Alternatively, the States could levy a tax rate (or rates) on the uniform tax base, potentially providing the States with more scope to change the structure of rates and thresholds. However, this could lead to a proliferation of marginal tax rate structures across the different States. Accordingly to ameliorate interaction with distributional policies and to limit complexity, it would be sensible under this approach to have some restrictions on the choices States had over rates and thresholds. A suitable approach may be the States being restricted to levying a flat rate of tax on income above the tax-free threshold.
If a personal income tax base sharing arrangement was desired, consideration would need to be given to how alternative approaches would impact on the complexity of the personal income tax structure and the administrative arrangements for returning revenue to the States. The personal income tax is also a key mechanism for the Australian government to influence workforce participation. The rate that States could levy in addition to the Australian government's personal income tax rates would need to be determined with careful consideration of participation objectives, particularly the relationship between the personal income tax and the transfer systems.

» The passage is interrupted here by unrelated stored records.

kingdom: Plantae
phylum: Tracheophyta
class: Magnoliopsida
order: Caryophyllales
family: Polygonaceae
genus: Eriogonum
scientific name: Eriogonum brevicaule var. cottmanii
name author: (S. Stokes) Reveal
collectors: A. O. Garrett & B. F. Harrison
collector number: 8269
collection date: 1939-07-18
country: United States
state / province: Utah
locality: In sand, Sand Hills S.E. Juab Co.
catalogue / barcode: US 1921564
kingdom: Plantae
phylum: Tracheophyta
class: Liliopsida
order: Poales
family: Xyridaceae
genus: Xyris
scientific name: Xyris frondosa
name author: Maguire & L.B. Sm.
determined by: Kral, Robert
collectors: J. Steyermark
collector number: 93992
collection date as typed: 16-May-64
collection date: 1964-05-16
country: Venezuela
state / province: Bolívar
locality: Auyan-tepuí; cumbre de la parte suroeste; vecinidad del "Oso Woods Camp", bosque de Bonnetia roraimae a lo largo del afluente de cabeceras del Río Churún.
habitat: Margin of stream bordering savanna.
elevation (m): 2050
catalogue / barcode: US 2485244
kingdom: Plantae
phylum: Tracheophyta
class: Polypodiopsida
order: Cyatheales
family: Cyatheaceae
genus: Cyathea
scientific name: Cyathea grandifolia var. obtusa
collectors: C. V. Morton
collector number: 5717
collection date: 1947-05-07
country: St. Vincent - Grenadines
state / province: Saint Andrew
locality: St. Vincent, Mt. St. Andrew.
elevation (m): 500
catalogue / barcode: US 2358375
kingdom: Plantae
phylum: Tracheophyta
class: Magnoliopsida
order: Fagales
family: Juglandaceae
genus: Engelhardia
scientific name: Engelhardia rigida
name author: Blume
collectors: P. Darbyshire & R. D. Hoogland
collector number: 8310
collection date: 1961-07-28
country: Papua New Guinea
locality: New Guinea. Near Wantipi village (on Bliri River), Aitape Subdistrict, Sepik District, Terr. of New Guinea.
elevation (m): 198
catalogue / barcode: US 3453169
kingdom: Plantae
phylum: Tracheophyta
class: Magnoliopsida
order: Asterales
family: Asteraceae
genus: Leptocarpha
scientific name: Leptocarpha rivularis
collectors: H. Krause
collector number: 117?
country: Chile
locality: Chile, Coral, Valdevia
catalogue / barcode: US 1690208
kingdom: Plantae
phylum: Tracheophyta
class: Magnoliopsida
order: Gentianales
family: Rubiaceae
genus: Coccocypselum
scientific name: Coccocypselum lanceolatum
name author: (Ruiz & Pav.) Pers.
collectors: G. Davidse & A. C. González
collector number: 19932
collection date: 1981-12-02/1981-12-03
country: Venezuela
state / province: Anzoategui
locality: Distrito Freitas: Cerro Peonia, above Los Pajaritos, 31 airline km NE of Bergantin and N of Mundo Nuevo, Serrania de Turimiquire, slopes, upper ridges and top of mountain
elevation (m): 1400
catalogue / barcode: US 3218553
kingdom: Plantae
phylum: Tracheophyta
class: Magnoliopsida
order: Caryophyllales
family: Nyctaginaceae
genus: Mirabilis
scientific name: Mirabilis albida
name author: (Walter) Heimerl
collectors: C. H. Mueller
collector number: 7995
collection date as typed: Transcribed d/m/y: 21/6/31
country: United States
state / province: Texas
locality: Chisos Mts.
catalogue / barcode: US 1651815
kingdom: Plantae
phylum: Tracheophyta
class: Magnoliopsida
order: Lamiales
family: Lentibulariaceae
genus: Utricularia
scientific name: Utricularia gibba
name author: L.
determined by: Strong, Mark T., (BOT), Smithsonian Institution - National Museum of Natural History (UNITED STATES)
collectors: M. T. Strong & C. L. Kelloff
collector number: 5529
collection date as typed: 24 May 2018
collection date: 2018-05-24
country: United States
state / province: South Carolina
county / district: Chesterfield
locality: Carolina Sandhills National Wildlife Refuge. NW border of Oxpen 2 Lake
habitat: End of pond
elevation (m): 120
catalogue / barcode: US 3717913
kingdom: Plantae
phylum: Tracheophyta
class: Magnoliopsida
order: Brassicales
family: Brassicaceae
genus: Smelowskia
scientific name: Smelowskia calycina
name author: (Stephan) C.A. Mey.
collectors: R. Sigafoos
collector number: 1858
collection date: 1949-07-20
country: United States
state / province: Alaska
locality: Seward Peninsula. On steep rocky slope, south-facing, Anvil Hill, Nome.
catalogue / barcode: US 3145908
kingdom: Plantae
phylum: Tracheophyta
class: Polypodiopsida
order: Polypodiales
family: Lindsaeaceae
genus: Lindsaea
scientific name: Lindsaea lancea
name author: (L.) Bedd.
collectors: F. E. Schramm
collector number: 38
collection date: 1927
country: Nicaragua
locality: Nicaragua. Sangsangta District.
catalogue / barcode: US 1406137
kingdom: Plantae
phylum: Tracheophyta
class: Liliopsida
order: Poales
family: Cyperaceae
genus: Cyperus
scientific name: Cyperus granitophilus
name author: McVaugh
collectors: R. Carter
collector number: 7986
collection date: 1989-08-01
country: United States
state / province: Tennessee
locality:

If the States required additional fiscal autonomy, they could raise revenue from sharing the personal income tax base. This could be done by the States levying a flat rate surcharge on income tax payable to the Australian government or a flat rate of tax on income above the tax-free threshold. The Australian government would need to reduce its rates of personal income tax and the States would receive lower revenue from grants or an existing revenue sharing arrangement. Any tax base sharing arrangement would need to be designed so that it was consistent with national objectives for redistribution and workforce participation and avoiding additional complexity.
The reform directions suggest a reduced role for the States in the administration of taxes in the future. The abolition of a number of State taxes with the replacement revenue largely coming from centrally administered taxes would mean that the States could devote fewer resources to tax administration.
There is a possibility in the future that a single national body — the ATO or a successor organisation — could collect and administer all the taxes in the federation. This would reduce the costs of having separate administrations for each State and provide an opportunity to further reduce complexity in the overall tax system. However, if all State taxes were centrally administered, it would reduce the autonomy that States enjoy in raising their revenue. The States would need to decide if differences in taxes across the States are sufficient to warrant separate administrations. If in the future there were substantial convergence in the way States levied their taxes, the costs of maintaining separate administrations may outweigh the benefits.
Longer-term reforms to the administration of taxes and transfers and changes in the way that people interact with the tax and transfer system are also relevant to State taxes. For example, an online client account could be used by all levels of government to give people up-to-date personalised information, including information about liability for State taxes and charges (for more on the online client account, see Section G4 Client experience of the tax and transfer system).
5 The legislation allowing the States to impose a surcharge was repealed in 1989.